One level 8, four 6's, four 5's, seven 4's ( 3 repeats) ten 3's (4 repeats).
If I can assume the L6 kids are in the new L6 program and will be doing basic optional optional work, and add those 4 to the remaining L8 and the three other optional kids who've left the program (2- L8's that went to L9, and 1- L6 that went L7), I come up with 3 L8's and 5 L6's being backed up by a compulsory program of 21 kids. That's just a bit under a 25/75 percent distribution, and that's not all that shabby. I'd feel better if one of the following conditions existed:
First would bet that the abilities of the kid's, at their respective optional levels, was above average and proven in competition, and the training they're doing to "pay it forward" was advanced enough that their first step into the next two levels was an easy one. It sounds like that could be what's is taken place, considering all 3 girls who've left have instantly moved up a level.
The next condition is that the gym is still developing and is making progress toward filling up their optional program. Evidence of that might be apparent if they first opened their doors 4-7 years ago. Sorry for the broad range, but a gym takes longer to develop if the team program consists primarily of kids who've come up within the gyms program, as opposed to the other side of the coin that has gyms taking other program's best kids who don't have the patience to wait out the (your present gym) gym's sense of how to progress their athletes.
What that means is a gym can open it's doors and have optional kids in a very short span, and never have lifted a finger to teach them the skills they have as they walked through the door. The gym that prefers to raise up their team from within will need more time because about the best I've seen is 5 levels in a span of 3-4 years, so that's L2, L3, L4, L5, and L6 or 7.
The team development time is extended even further when a nearby club looks like it's a better program and kids leave the home based program for the take what comes program.
Sometime the take what comes program is a great place, but I think that more often it's a place where kids go and receive Candy Land coaching where everything a kid does her first two years is.... wow really great.... and the staff glows about the team's progress.... until the solid base the switching kids brought with them runs out of gas. Then the story changes and the individual kids become "great kids" that just haven't clicked into the next stage, and further down the road "they just don't seem committed the way they used to......

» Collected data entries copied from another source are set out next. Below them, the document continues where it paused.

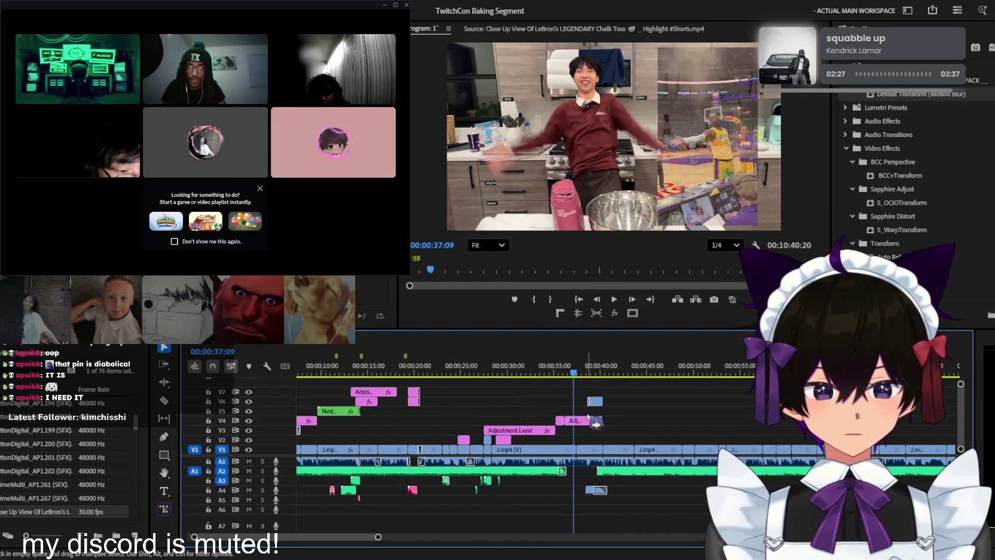
{"action": "scroll", "coordinate": [556, 406], "scroll_direction": "down", "scroll_amount": 2}
{"action": "key", "text": "Home"}
{"action": "key", "text": "space"}
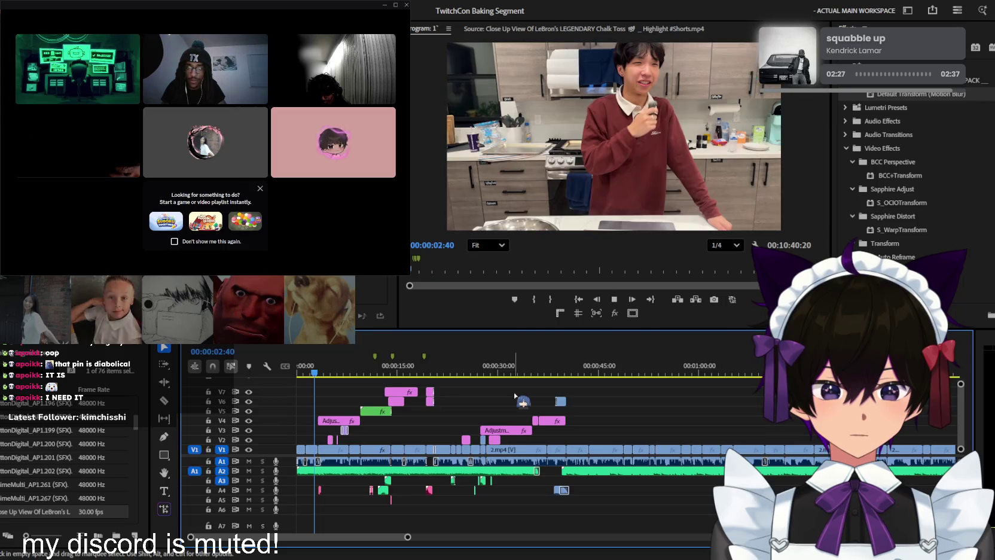
{"action": "scroll", "coordinate": [515, 396], "scroll_direction": "up", "scroll_amount": 1}
{"action": "scroll", "coordinate": [515, 397], "scroll_direction": "up", "scroll_amount": 1}
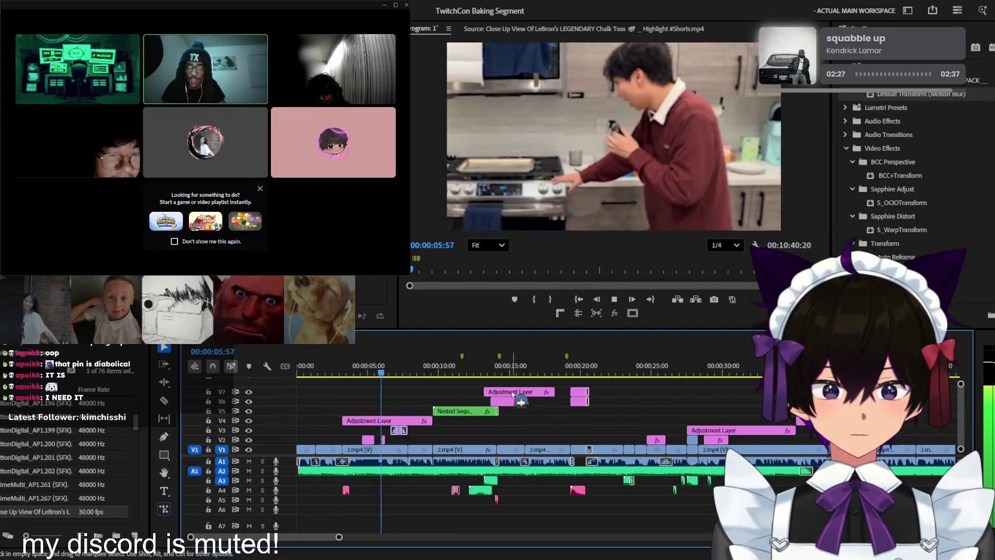
{"action": "scroll", "coordinate": [517, 403], "scroll_direction": "up", "scroll_amount": 1}
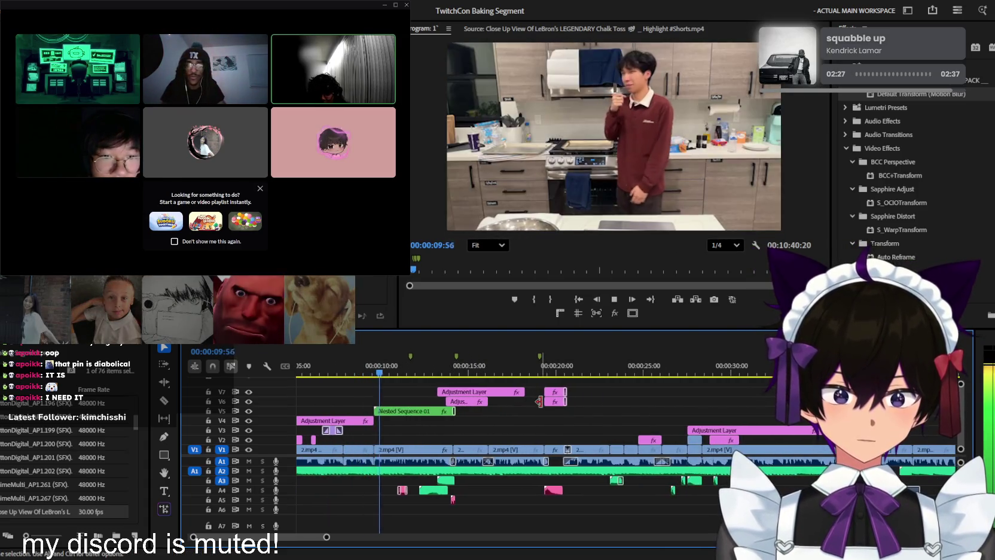
{"action": "scroll", "coordinate": [539, 402], "scroll_direction": "down", "scroll_amount": 1}
{"action": "scroll", "coordinate": [539, 402], "scroll_direction": "up", "scroll_amount": 1}
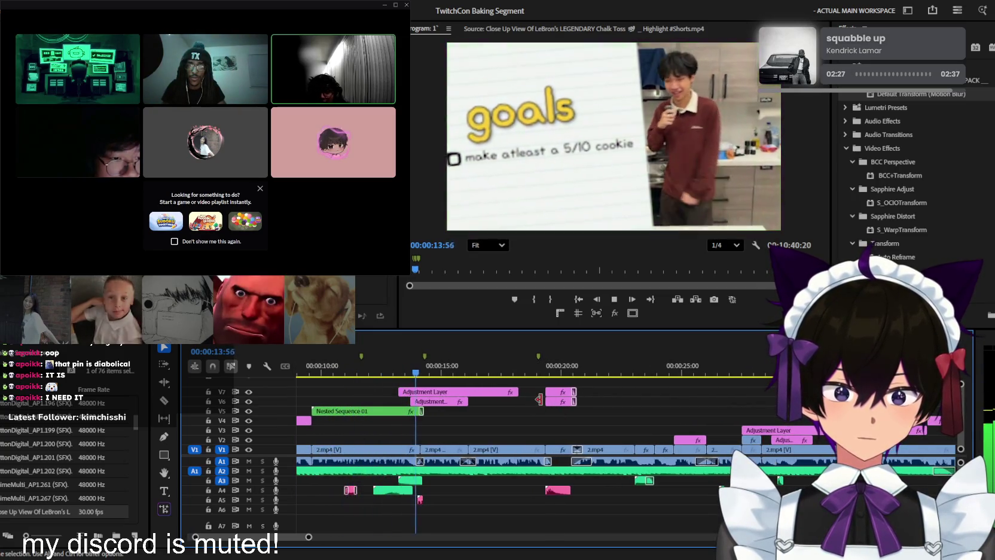
{"action": "scroll", "coordinate": [539, 402], "scroll_direction": "up", "scroll_amount": 2}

In other words the lack of progress isn't the fault of the receiving gym because all their best kids lose their drive to become great. How, you may ask, can they continue the pattern without people wising up to them. Quite simply they continue to take kids in from other programs that they left...... carrying sufficient quality fundamentals to last a couple of years. So the receiving gym has proof they can coach because they have such an amazing success rate with the younger kids (who've switched to them) and have no control over a child's loss of motivation..... It's total B.S.
I doubt I cleared anything up for you, but perhaps you're better prepared to get to the bottom of what's taking place.